她的目光快速扫过桌面。
三秒钟。
秦似月的脑海中自动构建出一套完整的概率模型。
爸要万字,妈在等条子,陈默牌太散。
她放下茶杯,开启了“笨蛋新手”模式。
“哎呀,这牌理得我眼都花了。

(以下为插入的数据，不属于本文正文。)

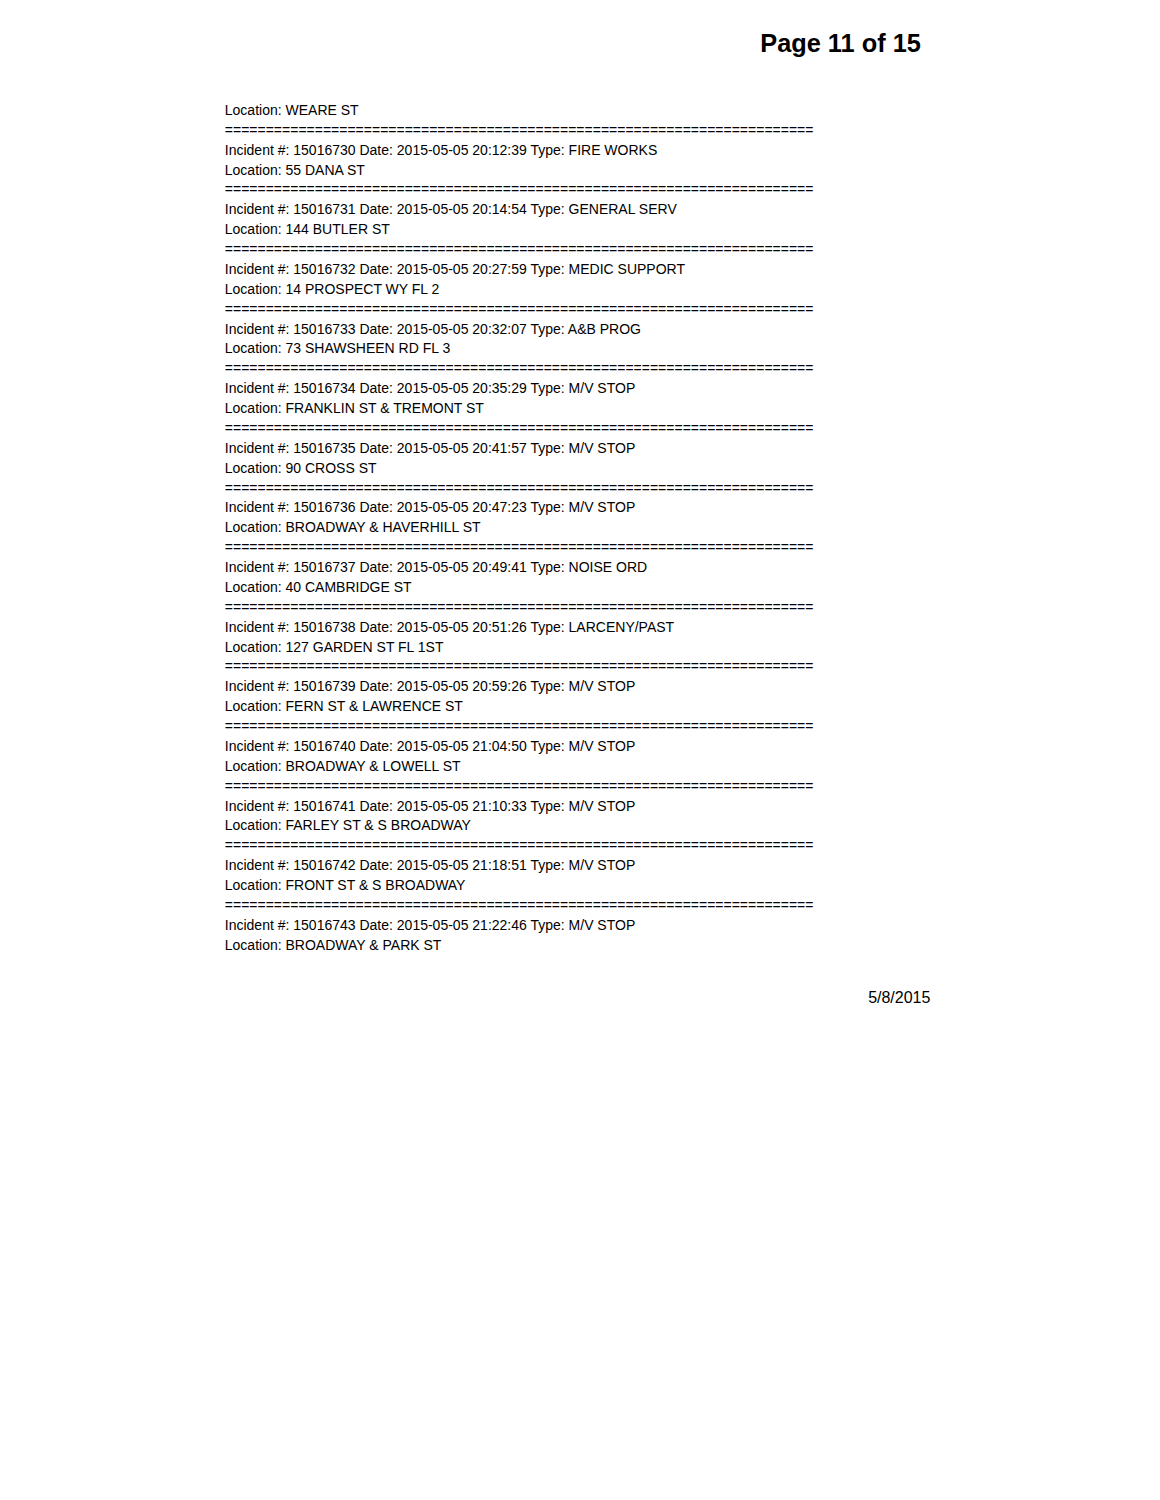Page 11 of 15
Location: WEARE ST
========================================================================
Incident #: 15016730 Date: 2015-05-05 20:12:39 Type: FIRE WORKS
Location: 55 DANA ST
========================================================================
Incident #: 15016731 Date: 2015-05-05 20:14:54 Type: GENERAL SERV
Location: 144 BUTLER ST
========================================================================
Incident #: 15016732 Date: 2015-05-05 20:27:59 Type: MEDIC SUPPORT
Location: 14 PROSPECT WY FL 2
========================================================================
Incident #: 15016733 Date: 2015-05-05 20:32:07 Type: A&B PROG
Location: 73 SHAWSHEEN RD FL 3
========================================================================
Incident #: 15016734 Date: 2015-05-05 20:35:29 Type: M/V STOP
Location: FRANKLIN ST & TREMONT ST
========================================================================
Incident #: 15016735 Date: 2015-05-05 20:41:57 Type: M/V STOP
Location: 90 CROSS ST
========================================================================
Incident #: 15016736 Date: 2015-05-05 20:47:23 Type: M/V STOP
Location: BROADWAY & HAVERHILL ST
========================================================================
Incident #: 15016737 Date: 2015-05-05 20:49:41 Type: NOISE ORD
Location: 40 CAMBRIDGE ST
========================================================================
Incident #: 15016738 Date: 2015-05-05 20:51:26 Type: LARCENY/PAST
Location: 127 GARDEN ST FL 1ST
========================================================================
Incident #: 15016739 Date: 2015-05-05 20:59:26 Type: M/V STOP
Location: FERN ST & LAWRENCE ST
========================================================================
Incident #: 15016740 Date: 2015-05-05 21:04:50 Type: M/V STOP
Location: BROADWAY & LOWELL ST
========================================================================
Incident #: 15016741 Date: 2015-05-05 21:10:33 Type: M/V STOP
Location: FARLEY ST & S BROADWAY
========================================================================
Incident #: 15016742 Date: 2015-05-05 21:18:51 Type: M/V STOP
Location: FRONT ST & S BROADWAY
========================================================================
Incident #: 15016743 Date: 2015-05-05 21:22:46 Type: M/V STOP
Location: BROADWAY & PARK ST
5/8/2015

”
秦似月磕磕绊绊地把牌推倒又立起,指著一张五条,语气天真,“爸,这个画著五根棍子的,怎么念呀?”
老陈头紧绷的脸愣了一下,没忍住“扑哧”笑出声:
“那叫条子!什么棍子,城里不打这个?”
“很少呢,我也就看过些。”
秦似月见缝插针地拍马屁,“肯定是比不上您这种老手的。”
轮到秦似月摸牌。
她看都没看,手指在牌面上一抹,直接將原本已经成型的牌型强行拆解。
她假装手滑,把一张三万推了出去。
“哎呀,这牌看著不顺眼,打了吧。”
她无辜地眨眨眼。
王秀兰眼睛一下瞪大,一把將面前的牌推倒,笑得满脸褶子:
“胡了!清一色!”
秦似月立刻捂住嘴,瞪大桃花眼发出一声惊嘆:
“妈!您手气也太好了吧!我都不知道这牌能胡,您是怎么做到的?太厉害了!”
王秀兰被这一声清脆的“妈”和夸讚哄得合不拢嘴,满桌的沉闷消散。
老陈头也跟著乐:
“你妈这是运气,看我的。”
到了老陈头做庄的关键局。
老陈头攥著一把七零八落的烂牌,眉头拧成了川字。
陈默瞥了一眼,老爹听的是个极难胡的“卡边七条”。
牌池里已经出了三张七条,理论上,这把牌算是废了。
秦似月目光微闪。
两圈前,她就將最后那张七条死死扣在手里。
她故意將面前的牌弄乱,嘆了口气,十分纠结地抽出那张七条:
“这棍子……哦不,这条子太多了,看著眼花,扔了。”
七条落地,发出一声脆响。
老陈头猛地直起身板,眼珠子瞪得溜圆,声如洪钟:
“胡!卡边七条!绝张!”
陈雨琪在旁边端著茶水,惊得下巴差点掉下来。
这破烂牌居然也能起死回生?
老陈头连贏三把,一扫先前的阴霾,整个人容光焕发。